A simple semantic similarity analysis is applying graph analysis in similarity graph, where nodes are concepts, words, entities and sentences, while edges denote their semantic similarity. Concept similarity graph can be used for graph-based disambiguation. Word similarity graph or Entity similarity graph can be used to rank or extract important words and entities. Sentence similarity graph can be used for extractive document summarization. An example of using similarity graph for extracting important words from a entity description.

from sematch.semantic.graph import SimGraph
from sematch.semantic.similarity import WordNetSimilarity
from sematch.nlp import Extraction, lemmatization
from sematch.sparql import EntityFeatures
from collections import Counter
#query Tom Cruise DBpedia textual description
tom = EntityFeatures().features('http://dbpedia.org/resource/Tom_Cruise')
#extract common nouns from abstract
words = Extraction().extract_words_sent(tom['abstract'])
#lemmatize words to remove duplicates
words = list(set(lemmatization(words)))
#define a similarity metric
wns = WordNetSimilarity()
#construct a similarity graph
word_graph = SimGraph(words, wns.word_similarity)
#rank words using Page Rank
word_scores = word_graph.page_rank()
words, scores =zip(*Counter(word_scores).most_common(10))
print words
(u'action', u'Picture', u'Performance', u'program', u'sport', u'number', u'film', u'series', u'role', u'credit')

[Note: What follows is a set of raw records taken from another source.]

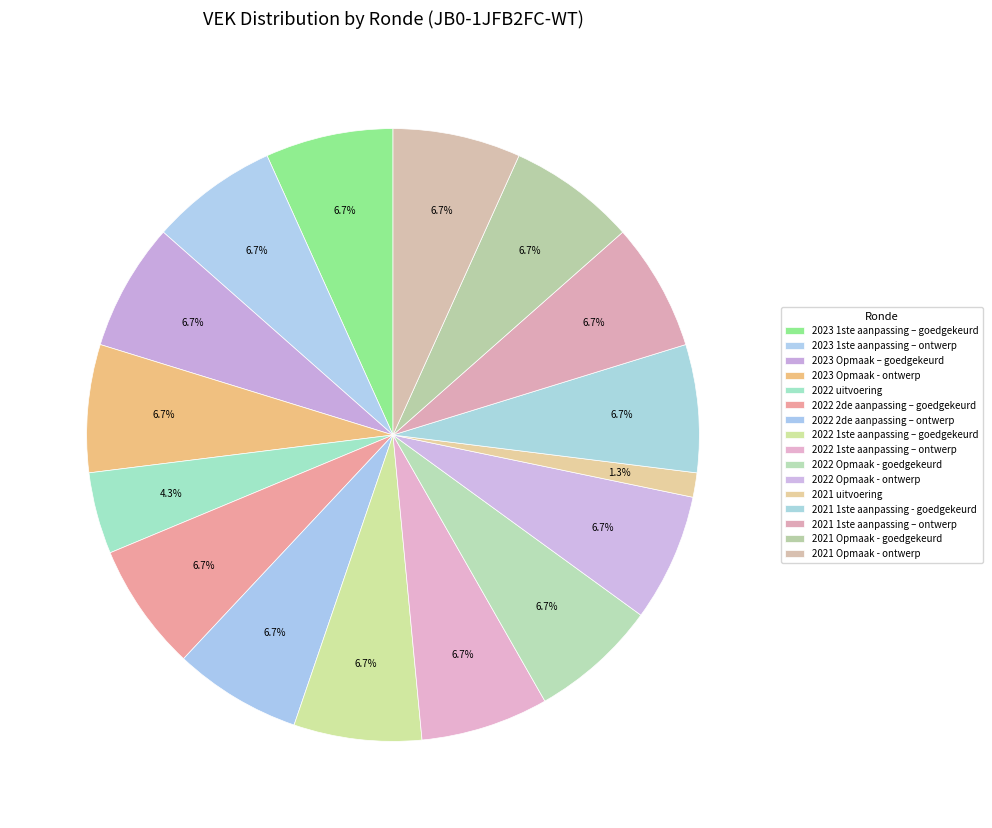

Count the number of slices in the pie.

16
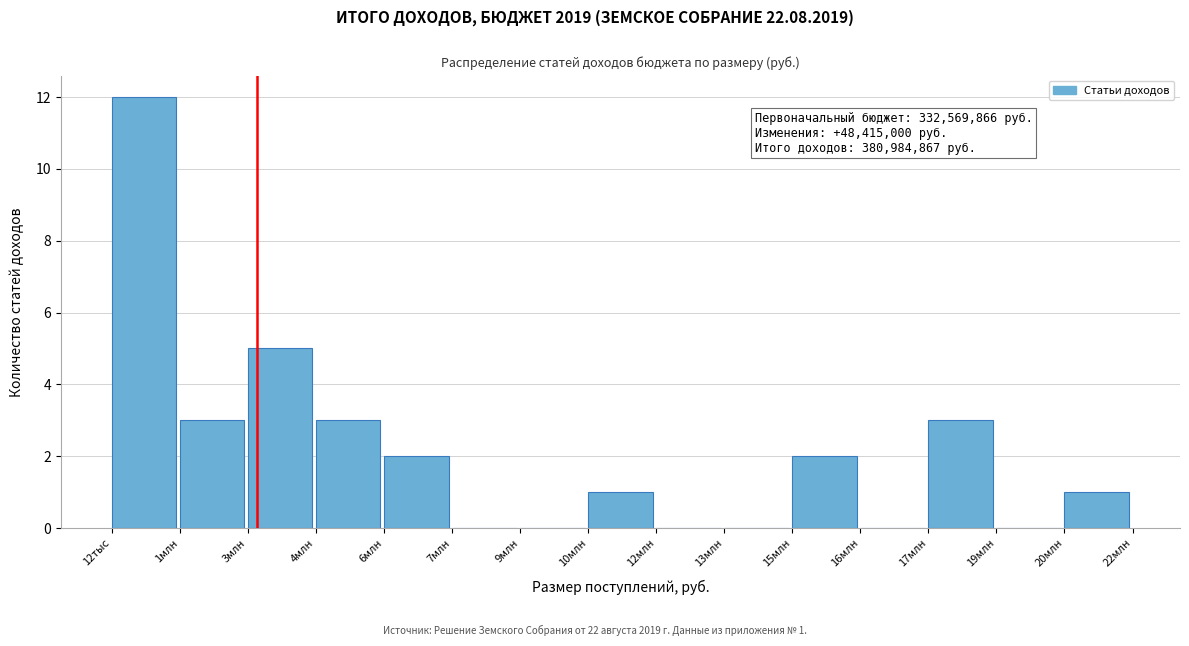

Reading left to right, list all the values displayed in this chart.

12тыс=12	1млн=3	3млн=5	4млн=3	6млн=2	7млн=0	9млн=0	10млн=1	12млн=0	13млн=0	15млн=2	16млн=0	17млн=3	19млн=0	20млн=1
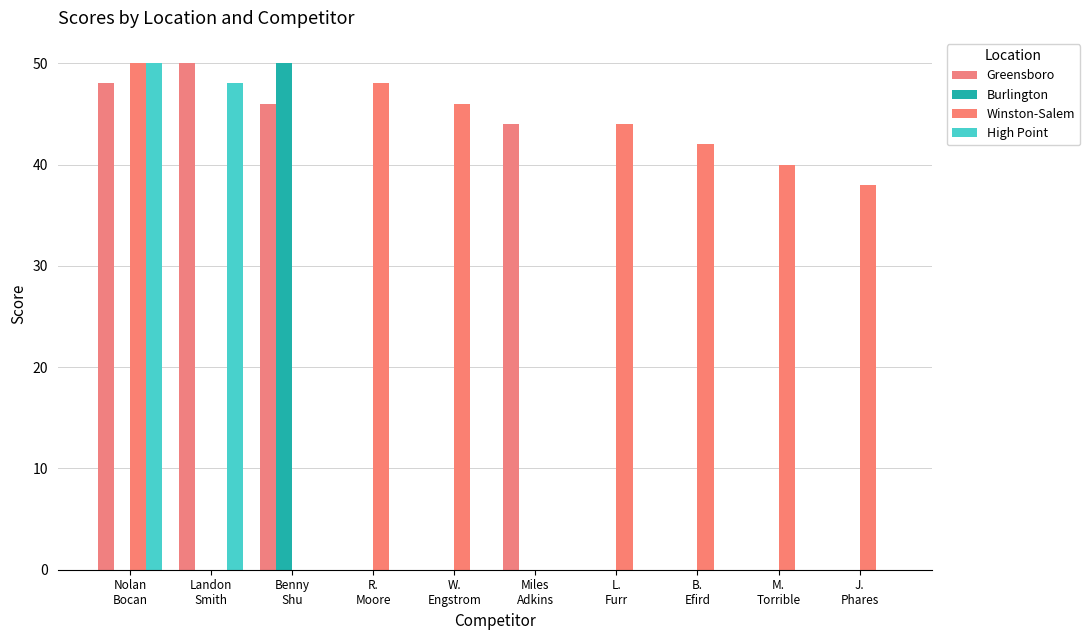

Count the number of categories in the chart.

10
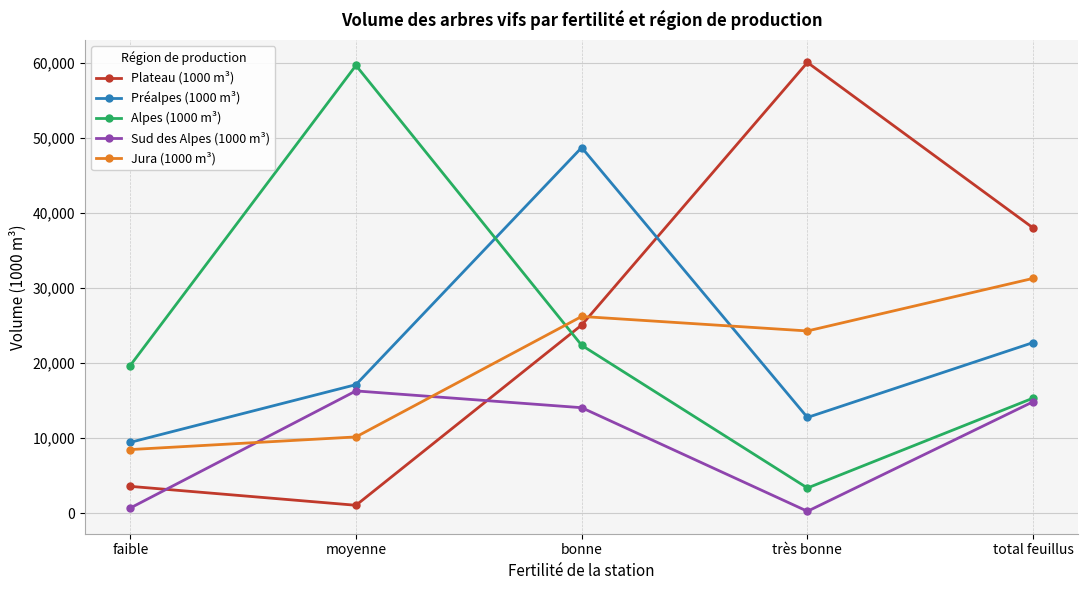

How many data points in Préalpes (1000 m³) are less than 17144?

2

Sematch uses the following dependencies:

• numpy, scipy, scikit-learn are used for scientific computing and machine learning.
• networkx is used for taxonomy, similarity graph construction and application.
• nltk is used for natural language processing tasks.
• gensim is used for semantic analysis.
• RDFLib, SPARQLWrapper, requests are used for interacting with Knowledge Graphs.
• Flask is used to implement web services.
• pytest is used for unit testing

You should check out the requirements.txt to install the complete dependencies.

To install Sematch, you need to install its dependencies and download some datasets it requires. In NLTK, you need to download WordNet 3.0 and Open Mutilingual WordNet. We have included experimental datasets and type mappings with YAGO in models folder inside Sematch. However, some datasets such as Aspect Based Sentitiment Analysis you need to download from their original site.

Currently, you could clone Sematch and setup it in your local.

git clone http://github.com/gsi-upm/sematch
#after setting up dependencies and downloading datasets, you could test it
cd tests
pytest

• Ganggao Zhu and Carlos A. Iglesias Computing Semantic Similarity of Concepts in Knowledge Graphs, TKDE, 2016.
• Oscar Araque, Ganggao Zhu, Manuel Garcia-Amado and Carlos A. Iglesias Mining the Opinionated Web: Classification and Detection of Aspect Contexts for Aspect Based Sentiment Analysis, ICDM sentire, 2016.
• Ganggao Zhu and Carlos A. Iglesias Sematch: Semantic Entity Search from Knowledge Graph ESWC SumPre 2015

You can post bug reports and feature requests in Github issues. Make sure to read our guidelines first. This project is still under active development approaching to its goals. The project is mainly maintained by Ganggao Zhu. You can contact him via gzhu [at] dit.upm.es

The name of Sematch is composed based on Spanish "se" and English "match". It is also the abbreviation of semantic matching because semantic similarity metrics helps to determine semantic distance of concepts, words, entities, instead of exact matching.

The logo of Sematch is based on Chinese Yin and Yang which is written in I Ching. Somehow, it correlates to 0 and 1 in computer science.